Trance tries to be far too clever for its own good and ends up falling flat on its face. Like your young and precocious nephew’s favorite joke, it quickly wears out its welcome and soon grows grating. Unfortunately for a movie that screams “plot twist” with every scene, your faithful reviewer quickly guessed the ending of the film in the first twenty minutes after a very poor line delivery by Ms. Dawson. A word of advice, Mr. Boyle: when both of your actors smile revealingly at the camera after what you are attempting to play off as a throwaway line, the jig is up. Even more unfortunately, the plot twist is not that meaningful. It feels strained, uninteresting, and preachy.

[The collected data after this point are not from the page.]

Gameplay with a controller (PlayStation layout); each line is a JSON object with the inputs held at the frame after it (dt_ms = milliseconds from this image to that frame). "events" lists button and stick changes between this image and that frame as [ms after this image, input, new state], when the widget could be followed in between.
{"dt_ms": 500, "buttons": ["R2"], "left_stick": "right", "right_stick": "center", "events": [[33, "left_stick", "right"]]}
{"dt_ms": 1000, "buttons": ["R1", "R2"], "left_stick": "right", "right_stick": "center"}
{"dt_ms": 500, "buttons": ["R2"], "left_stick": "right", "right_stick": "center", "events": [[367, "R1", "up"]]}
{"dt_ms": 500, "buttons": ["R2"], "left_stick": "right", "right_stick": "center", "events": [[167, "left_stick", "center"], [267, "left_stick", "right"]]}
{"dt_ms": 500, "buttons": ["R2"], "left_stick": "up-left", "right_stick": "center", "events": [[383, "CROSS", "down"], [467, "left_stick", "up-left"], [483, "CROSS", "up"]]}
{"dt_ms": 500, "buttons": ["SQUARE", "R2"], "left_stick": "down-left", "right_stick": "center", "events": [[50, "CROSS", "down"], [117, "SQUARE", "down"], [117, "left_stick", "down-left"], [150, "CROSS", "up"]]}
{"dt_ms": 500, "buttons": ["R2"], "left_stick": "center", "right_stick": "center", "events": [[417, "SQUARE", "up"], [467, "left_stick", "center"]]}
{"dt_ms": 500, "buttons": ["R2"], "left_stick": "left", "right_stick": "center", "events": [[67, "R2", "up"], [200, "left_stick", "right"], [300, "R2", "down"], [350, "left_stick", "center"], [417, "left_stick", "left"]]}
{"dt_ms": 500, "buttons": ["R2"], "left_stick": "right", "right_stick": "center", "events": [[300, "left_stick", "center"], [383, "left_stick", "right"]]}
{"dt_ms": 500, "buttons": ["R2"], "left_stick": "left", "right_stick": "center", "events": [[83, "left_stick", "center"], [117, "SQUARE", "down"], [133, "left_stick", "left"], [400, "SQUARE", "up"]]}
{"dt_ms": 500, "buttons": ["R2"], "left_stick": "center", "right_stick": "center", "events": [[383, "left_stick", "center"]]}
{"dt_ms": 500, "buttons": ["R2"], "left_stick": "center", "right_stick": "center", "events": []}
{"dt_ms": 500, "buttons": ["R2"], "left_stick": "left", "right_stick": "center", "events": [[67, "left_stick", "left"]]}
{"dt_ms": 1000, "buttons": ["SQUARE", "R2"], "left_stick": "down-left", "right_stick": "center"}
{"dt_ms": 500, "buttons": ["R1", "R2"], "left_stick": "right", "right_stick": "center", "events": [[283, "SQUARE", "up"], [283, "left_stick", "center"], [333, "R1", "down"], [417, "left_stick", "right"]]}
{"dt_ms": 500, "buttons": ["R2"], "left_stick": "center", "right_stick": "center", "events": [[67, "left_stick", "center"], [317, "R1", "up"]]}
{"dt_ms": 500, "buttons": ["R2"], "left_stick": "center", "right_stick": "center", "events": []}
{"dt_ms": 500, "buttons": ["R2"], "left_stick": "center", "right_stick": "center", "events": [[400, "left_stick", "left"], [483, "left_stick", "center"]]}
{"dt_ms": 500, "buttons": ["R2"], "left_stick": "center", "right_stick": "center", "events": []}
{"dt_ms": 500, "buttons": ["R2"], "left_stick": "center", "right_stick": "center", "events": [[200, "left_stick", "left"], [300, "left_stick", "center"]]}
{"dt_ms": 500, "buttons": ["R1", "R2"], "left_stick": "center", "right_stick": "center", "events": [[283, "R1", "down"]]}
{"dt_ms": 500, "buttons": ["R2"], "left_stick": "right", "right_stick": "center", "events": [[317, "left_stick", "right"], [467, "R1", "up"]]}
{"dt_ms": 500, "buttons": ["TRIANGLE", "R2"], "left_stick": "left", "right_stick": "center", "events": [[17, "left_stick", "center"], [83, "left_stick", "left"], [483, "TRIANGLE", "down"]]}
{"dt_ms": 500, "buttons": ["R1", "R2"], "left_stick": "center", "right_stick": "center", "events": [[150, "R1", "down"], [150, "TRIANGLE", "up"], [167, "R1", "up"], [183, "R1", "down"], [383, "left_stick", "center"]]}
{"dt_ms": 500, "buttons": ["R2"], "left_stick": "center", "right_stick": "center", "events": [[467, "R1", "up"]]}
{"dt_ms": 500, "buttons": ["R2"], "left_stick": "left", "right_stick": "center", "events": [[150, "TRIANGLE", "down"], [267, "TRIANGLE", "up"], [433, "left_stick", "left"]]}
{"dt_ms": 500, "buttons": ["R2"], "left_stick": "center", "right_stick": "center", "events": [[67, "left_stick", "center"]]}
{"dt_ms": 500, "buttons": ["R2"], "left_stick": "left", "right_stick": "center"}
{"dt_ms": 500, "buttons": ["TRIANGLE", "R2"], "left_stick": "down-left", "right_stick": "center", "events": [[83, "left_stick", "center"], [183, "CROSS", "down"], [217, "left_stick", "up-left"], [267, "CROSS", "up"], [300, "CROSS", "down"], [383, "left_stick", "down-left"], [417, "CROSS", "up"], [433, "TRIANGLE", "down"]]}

After all, Trance is supposed to be an art heist movie that turns into a psychological thriller…and then suddenly after nearly an hour and ten minutes, it transmogrifies yet again into a film about female empowerment. Suddenly, these men are no longer violent criminals, but instead characters in a play about feminism. And not even a very good one at that. The actors do a passable job, but in this film their only real task is to alternate between angry rants and burning holes in the camera with passionate stares. Hardly the most nuanced of performances. Sadly, the impressive cast of McAvoy, Dawson and Cassel are wasted on such shallow characters lost in the topsy-turvy plot.
Despite the script, the direction and cinematography is quite impressive. Although too bright, austere, and sterile for my taste, it fulfills its purpose. The viewer is unnerved as the camera swoops through oddly perfect sets meant to represent the interior of Simon’s mind. The visual clues to the plot are brilliant as symbolic packages melt into piles of bloody gauze and one particular character’s severed head delivers a soliloquy which would make anyone’s heart race.
Unfortunately, all of these images are overwhelmed by a soundtrack that would much better fit a crowded dance hall in the wee hours of Saturday morning than a theater. Perhaps this had something to do with the fact that one of the main characters lives over a night club. But, the music appears only when the characters are far away from this apartment. Odd.
To be quite honest, the soundtrack is far from the strangest thing about this movie. That dubious honor falls to the incessant product placement. For some reason, Simon’s subconscious loves iPads. His memories are represented as embedded in iPads…no, I’m not making that up. Last I checked, Steve Jobs did not manage to cure amnesia.
Sadly, there isn’t an App for that. The ending also features an iPad very prominently in an attempt to force the audience to think about memory, choice and even love. It’s even stranger on screen, I promise you. Sadly, you will not have a conversation about the ambiguous conclusion as you walk out of the theater. Most likely, you will discuss the multiple scenes of full frontal nudity and the strange preoccupation of multiple characters on pubic hair. Of course that presumes that you and your companion or companions will be able to get past the intensely difficult nature of a discussion about pubic hair. In case you haven’t realized yet, this is not a family film and should you suggest it at the next holiday get together, you will likely never be invited back.
Yes, pubic hair is a fairly significant plot point. All in all, Trance is a movie that’s far too quirky and queer to really deliver a message or an entertaining plot. But, at least it tries to be creative, which is more than can be said for most films that make it to the screen these days. I’ll give it a six out of ten and call it a day.